RHINO SEASON‘Rhino Season’

Rhino Season

The image from Bahman Ghobadi Turtles Can Fly of the horse struggling alone against the rushing current swung like an emotional wrecking ball at my heart. Ghobadi’s first film since escaping Iran has no less of an impact. Rhino Season depicts the shattered life of a Kurdish-Iranian political prisoner, jailed for almost thirty years and believed long dead. The diffuse light on the horizon dissolving into a hallucination of running with the rhinoceroses and the turtles raining down like rocks on the stone now hang on permanent exhibit in my head. Ultimately about the impossible contortions inflicted by tyrants, the film can’t be seen by Iran’s current tyrants but those closer to home certainly can.

THE GREAT MAN
‘The Great Man’

The Great Man

If Sarah Leonor’s film about the return of two French Foreign Legionnaires from war doesn’t move you then check your MRI for signs of a sympathectomy. She starts by building the myth of Hamilton and Markov, two scouts, and their heroic exploits in Afghanistan. When the pair go home we move in closer to discover their civilian selves and wait to see if their unit will still hold. Even though they both live in Paris their worlds couldn’t be more different and battle on another front begins. Spare and restrained, this is no tearjerker but, in less than two hours, Leonor makes the case for humane immigration reform in any country.
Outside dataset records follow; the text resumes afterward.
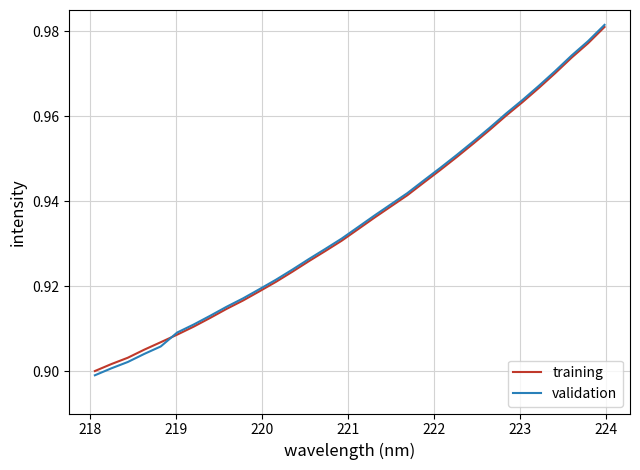

How many training values are between 0 and 1?

32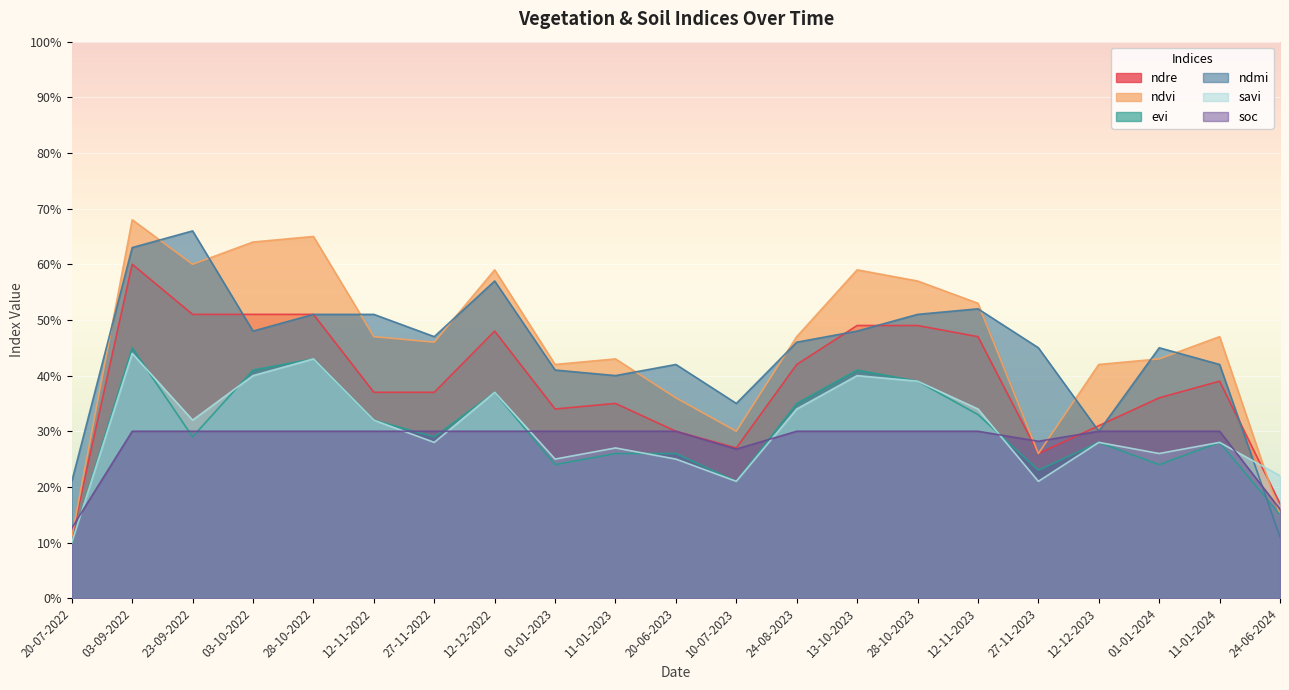

Reading left to right, transcribe all the data shown in this chart.

ndre: 20-07-2022=0.1	03-09-2022=0.6	23-09-2022=0.5	03-10-2022=0.5	28-10-2022=0.5	12-11-2022=0.4	27-11-2022=0.4	12-12-2022=0.5	01-01-2023=0.3	11-01-2023=0.3	20-06-2023=0.3	10-07-2023=0.3	24-08-2023=0.4	13-10-2023=0.5	28-10-2023=0.5	12-11-2023=0.5	27-11-2023=0.3	12-12-2023=0.3	01-01-2024=0.4	11-01-2024=0.4	24-06-2024=0.2
ndvi: 20-07-2022=0.1	03-09-2022=0.7	23-09-2022=0.6	03-10-2022=0.6	28-10-2022=0.7	12-11-2022=0.5	27-11-2022=0.5	12-12-2022=0.6	01-01-2023=0.4	11-01-2023=0.4	20-06-2023=0.4	10-07-2023=0.3	24-08-2023=0.5	13-10-2023=0.6	28-10-2023=0.6	12-11-2023=0.5	27-11-2023=0.3	12-12-2023=0.4	01-01-2024=0.4	11-01-2024=0.5	24-06-2024=0.1
evi: 20-07-2022=0.1	03-09-2022=0.5	23-09-2022=0.3	03-10-2022=0.4	28-10-2022=0.4	12-11-2022=0.3	27-11-2022=0.3	12-12-2022=0.4	01-01-2023=0.2	11-01-2023=0.3	20-06-2023=0.3	10-07-2023=0.2	24-08-2023=0.3	13-10-2023=0.4	28-10-2023=0.4	12-11-2023=0.3	27-11-2023=0.2	12-12-2023=0.3	01-01-2024=0.2	11-01-2024=0.3	24-06-2024=0.1
ndmi: 20-07-2022=0.2	03-09-2022=0.6	23-09-2022=0.7	03-10-2022=0.5	28-10-2022=0.5	12-11-2022=0.5	27-11-2022=0.5	12-12-2022=0.6	01-01-2023=0.4	11-01-2023=0.4	20-06-2023=0.4	10-07-2023=0.3	24-08-2023=0.5	13-10-2023=0.5	28-10-2023=0.5	12-11-2023=0.5	27-11-2023=0.5	12-12-2023=0.3	01-01-2024=0.5	11-01-2024=0.4	24-06-2024=0.1
savi: 20-07-2022=0.1	03-09-2022=0.4	23-09-2022=0.3	03-10-2022=0.4	28-10-2022=0.4	12-11-2022=0.3	27-11-2022=0.3	12-12-2022=0.4	01-01-2023=0.2	11-01-2023=0.3	20-06-2023=0.2	10-07-2023=0.2	24-08-2023=0.3	13-10-2023=0.4	28-10-2023=0.4	12-11-2023=0.3	27-11-2023=0.2	12-12-2023=0.3	01-01-2024=0.3	11-01-2024=0.3	24-06-2024=0.2
soc: 20-07-2022=0.1	03-09-2022=0.3	23-09-2022=0.3	03-10-2022=0.3	28-10-2022=0.3	12-11-2022=0.3	27-11-2022=0.3	12-12-2022=0.3	01-01-2023=0.3	11-01-2023=0.3	20-06-2023=0.3	10-07-2023=0.3	24-08-2023=0.3	13-10-2023=0.3	28-10-2023=0.3	12-11-2023=0.3	27-11-2023=0.3	12-12-2023=0.3	01-01-2024=0.3	11-01-2024=0.3	24-06-2024=0.2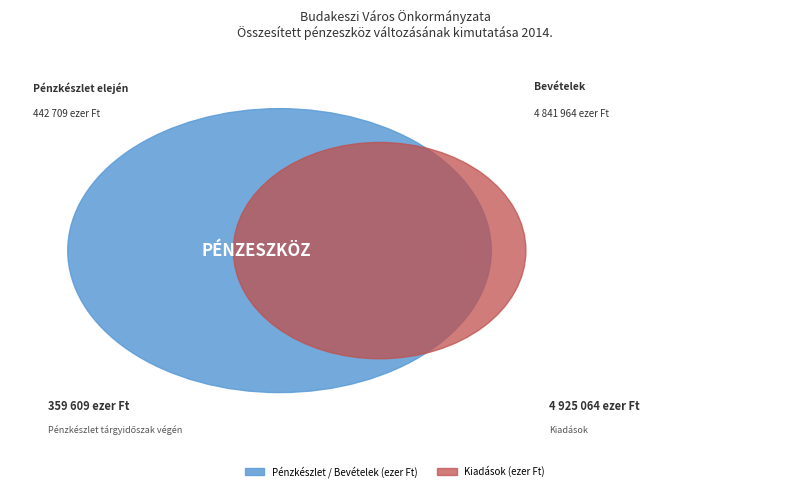

Is it true that Kiadások is 55% of the pie?

False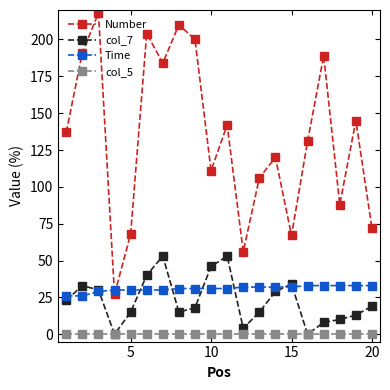

Reading left to right, extract all data points from this chart.

Number: 137	191	218	27	68	204	184	210	200	111	142	56	106	120	67	131	189	88	145	72
col_7: 23	33	30	0	15	40	53	15	18	46	53	4	15	29	34	0	8	10	13	19
Time: 26	26	29	30	30	30	30	31	31	31	31	32	32	32	32	33	33	33	33	33
col_5: 0	0	0	0	0	0	0	0	0	0	0	0	0	0	0	0	0	0	0	0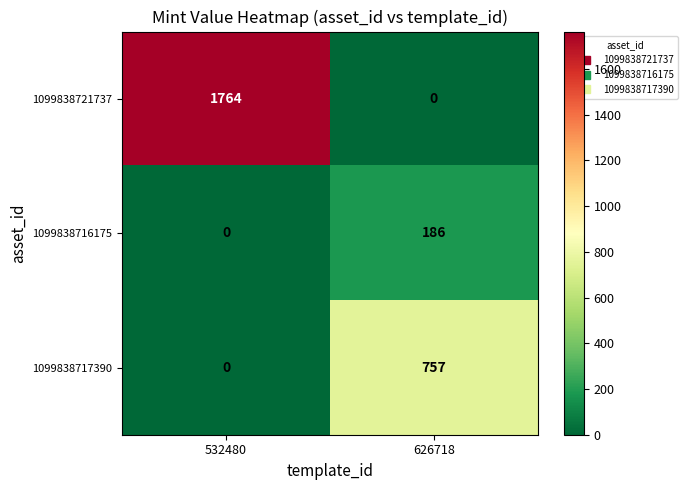

What is the total value across all series at 626718?

943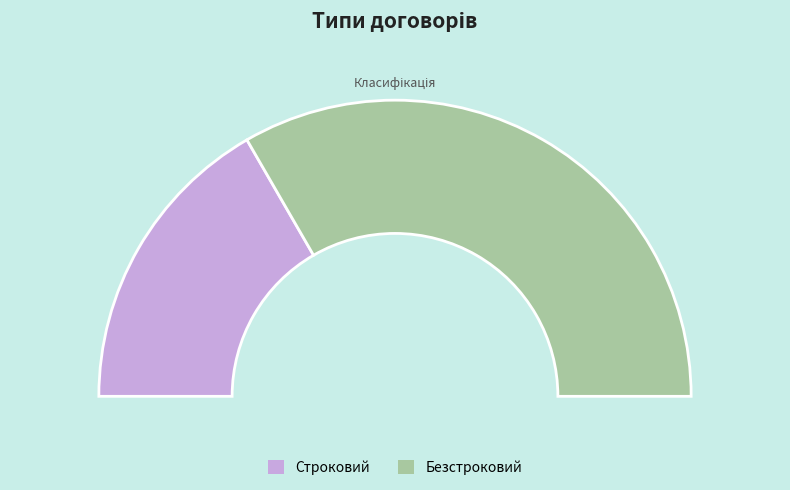

What portion of the pie excludes Строковий?

66.7%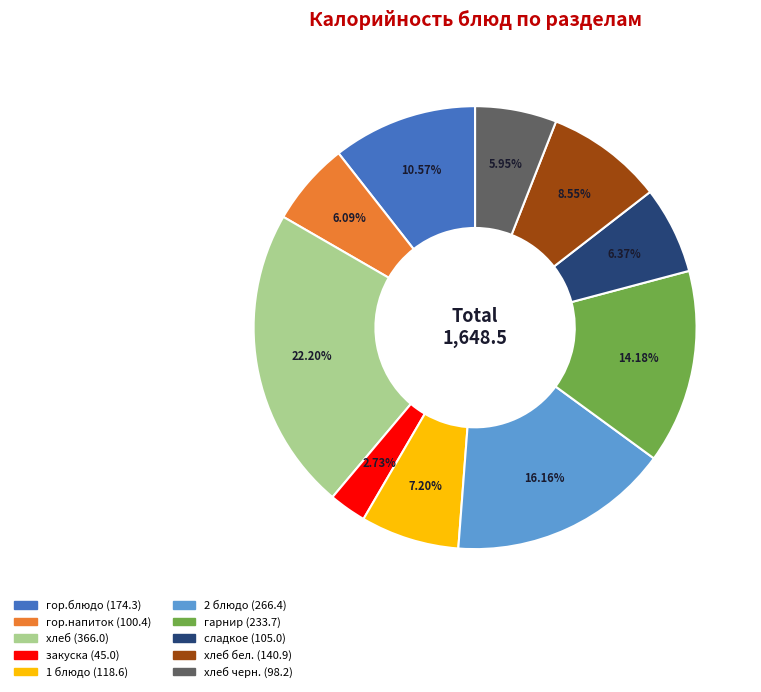

How many slices are in this pie chart?

10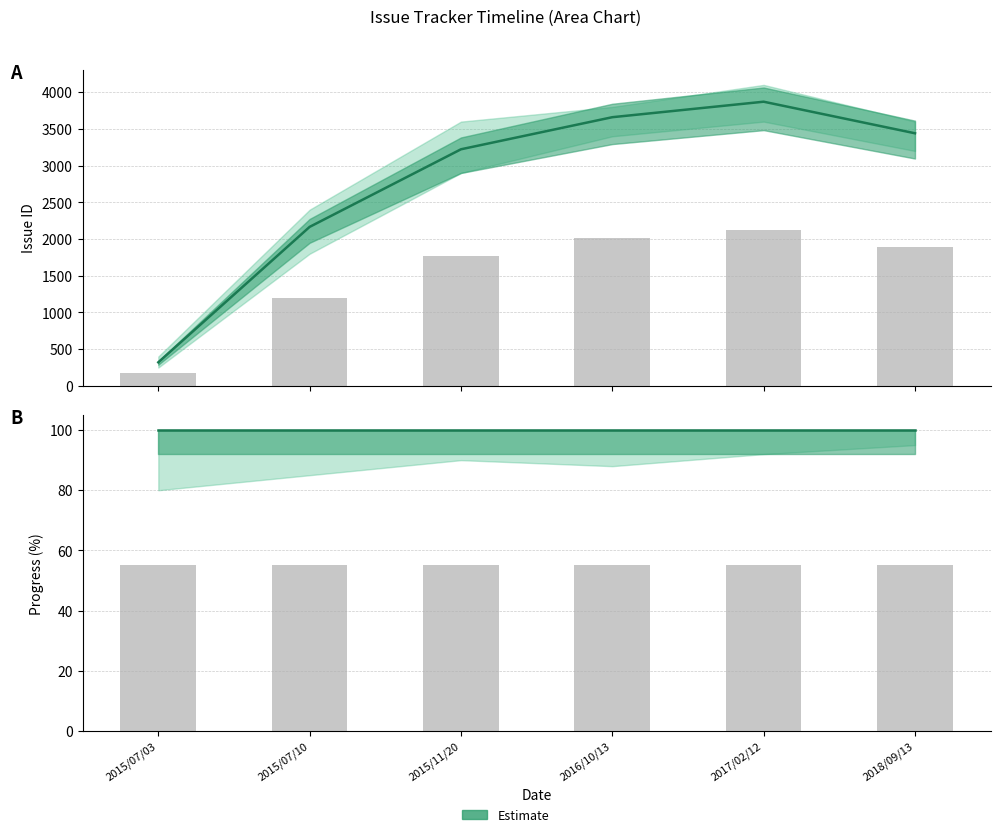

How many data points are above 3441?

2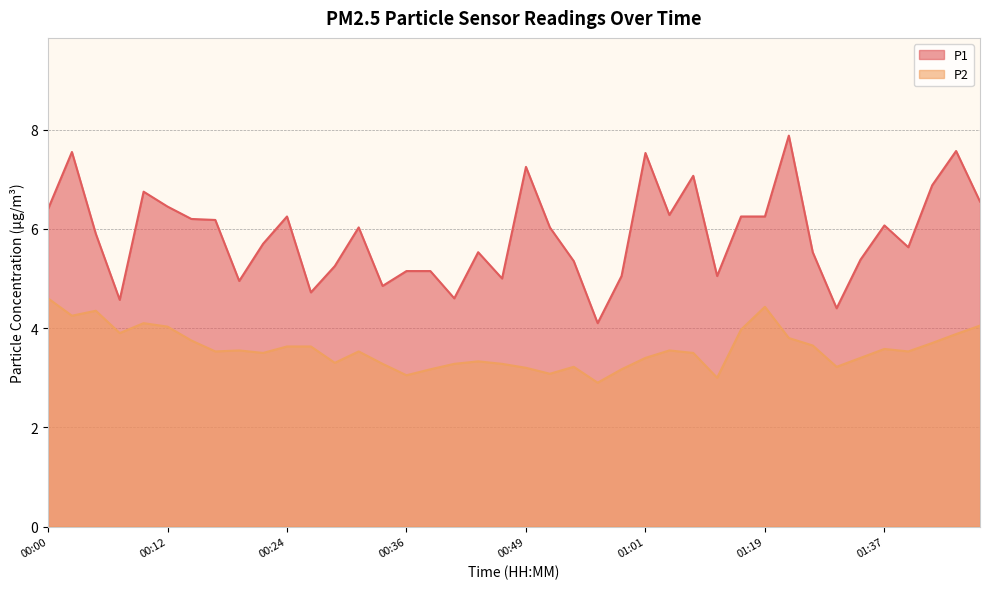

What is the minimum value for P1?

4.1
WORKINGMANS DEATH‘Workingman’s Death’

Workingman’s Death

Maybe it’s all only catharsis and movies are already helping to do bare maintenance, keeping another Dark Age at bay. Furiosa kicking the shit out of a series of pewter-lipped war boys prevents us from going all Mad Max on each other. It could always be worse, after all, and this document of manual labor by the late Michael Glawogger shows us that it currently is in parts of Ukraine, Indonesia, Nigeria, Pakistan, and China. Exquisitely photographed, its incongruent beauty collides with the drudgery (and horror) of subsistence living and proves that you can reach the viewer with collective subjects. The resilience of these workers in the face of the harshest realities has the power not only to move you but also to earn your respect.

HARD TO BE A GOD
‘Hard to Be a God’

Hard to Be a God

Imagine the apocalypse and someone somewhere surviving in a cave long enough to devise a way to warn whatever civilization builds on our bones how to avoid our great mistake. What form will it take? Word-of-God parables, fairy tales, or, maybe, our modern equivalent, science fiction? If so, then Aleksei German’s Hard to Be a God is the message to send. It doesn’t get any more dystopic than the sludge, snot, and sickly filth of this feudal planet in a future without art. An allegory of the Soviet past, it also scarily resembles Europe’s Dark Ages, the arbitrary justice of almighty nobles, the suffering of everyone else, not to mention the total lack of public sanitation. The cautions of fairy tales usually go unheeded (don’t touch anything; don’t look back; don’t cut down the last tree) so, as difficult (and disgusting) as it is, don’t look away from German’s muck-caked vision of humanity—this is one future we don’t want to repeat.

YOU THE LIVING‘You, the Living’

You, the Living

Or, as Preston Sturges proposes in Sullivan’s Travels, maybe movies’ best ambition is to make us laugh. Whether it’s Pluto stuck in the flypaper or Buster stoic amid the ruins of the storm-tossed house, other people’s troubles seem to be the funniest. In Roy Andersson’s film, the chuckles come from the absurd. In 2007’s You, the Living, our very dreams are the butt of the joke. One woman’s dream is to be understood, yet she cries while ignoring the one man who could. Another man dreams he’s standing trial for destroying a banquet of heirloom china in an ill-advised parlor trick. The deadpan executioner tells the prankster as he’s about to be electrocuted: “Try to think about something else.” Not merely setups for one-liners, Andersson’s situations offer plenty to contemplate; even in his sparsely appointed sets, the deep, diagonal compositions are rich in amusement. But you have to pay attention.